Murray was prodded into pushing forth his own proposal by a competing initiative to buy back Seattle bus service via a $30 million a year property tax increase. “We are thrilled that Seattle voters will have a chance to vote to preserve their bus service this fall,” initiative sponsor Ben Schiendelman of Friends of Transit replied via email. “With several progressive revenue sources available, we hope the council will take a serious look at all funding options before putting transit on the ballot.”
Schiendelman says that his organization has suspended signature gathering. Mission accomplished.
As for me, I’m agnostic as to the revenue source, as none of the options are great. “It is not ideal,” admitted Seattle City Council member Tom Rasmussen at this morning’s press conference. “We sought a motor vehicle excise tax from the state. They failed us.”
They certainly did.
Murray and others repeatedly stressed that this was just a temporary solution until the legislature grants Metro a viable regional funding option. But I’m not so sure. Given the thrashing Prop 1 took by county voters, I don’t know that a more progressive MVET would have passed either. And I’m not hopeful that we’ll get MVET authority out of Olympia until the Democrats retake control of the state senate, an iffy prospect this November. “This is really up to voters,” offered state Senator Jamie Pedersen (D-Seattle). Good luck with that.

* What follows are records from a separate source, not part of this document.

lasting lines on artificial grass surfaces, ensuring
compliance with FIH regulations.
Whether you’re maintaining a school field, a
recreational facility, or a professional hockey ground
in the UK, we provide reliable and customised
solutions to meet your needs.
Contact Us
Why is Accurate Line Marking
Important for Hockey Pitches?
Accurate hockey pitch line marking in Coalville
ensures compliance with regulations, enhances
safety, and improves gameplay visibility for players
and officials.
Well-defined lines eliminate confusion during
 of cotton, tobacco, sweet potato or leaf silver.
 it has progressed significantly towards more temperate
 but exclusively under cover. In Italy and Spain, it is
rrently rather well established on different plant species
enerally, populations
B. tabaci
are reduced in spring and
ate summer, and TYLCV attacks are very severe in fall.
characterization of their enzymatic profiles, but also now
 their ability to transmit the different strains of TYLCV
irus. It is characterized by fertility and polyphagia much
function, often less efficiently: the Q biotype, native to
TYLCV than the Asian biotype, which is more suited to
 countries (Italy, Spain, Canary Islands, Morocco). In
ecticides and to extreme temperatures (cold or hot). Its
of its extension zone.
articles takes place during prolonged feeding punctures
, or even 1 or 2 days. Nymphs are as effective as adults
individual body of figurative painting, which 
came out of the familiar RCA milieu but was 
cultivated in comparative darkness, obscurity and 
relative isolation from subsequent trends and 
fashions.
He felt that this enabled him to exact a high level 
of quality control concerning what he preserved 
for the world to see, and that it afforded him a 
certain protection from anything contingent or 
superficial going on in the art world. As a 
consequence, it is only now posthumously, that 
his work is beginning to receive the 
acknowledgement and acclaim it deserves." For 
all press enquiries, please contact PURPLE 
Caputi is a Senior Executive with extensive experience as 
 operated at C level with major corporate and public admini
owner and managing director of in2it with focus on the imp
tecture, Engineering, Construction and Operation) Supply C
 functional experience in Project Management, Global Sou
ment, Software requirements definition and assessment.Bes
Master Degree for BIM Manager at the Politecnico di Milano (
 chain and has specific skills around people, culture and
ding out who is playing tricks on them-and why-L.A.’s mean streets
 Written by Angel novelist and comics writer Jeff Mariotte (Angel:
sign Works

But the good news is that there appears to be strong support within Seattle from both the electorate and our elected leaders to tax ourselves to maintain crucial bus service. So while the suburbs may suffer, Seattle will attempt to at least take care of its own.
TANGENTIAL ASIDE: What is up with Seattle Times headline writers today? “County, city take variety of routes on bus rescue“…? No, they’ve taken the exact same route: cities buying back bus service hours. Not as bad as the Obamacare headline, but do the headline writers bother reading their own paper?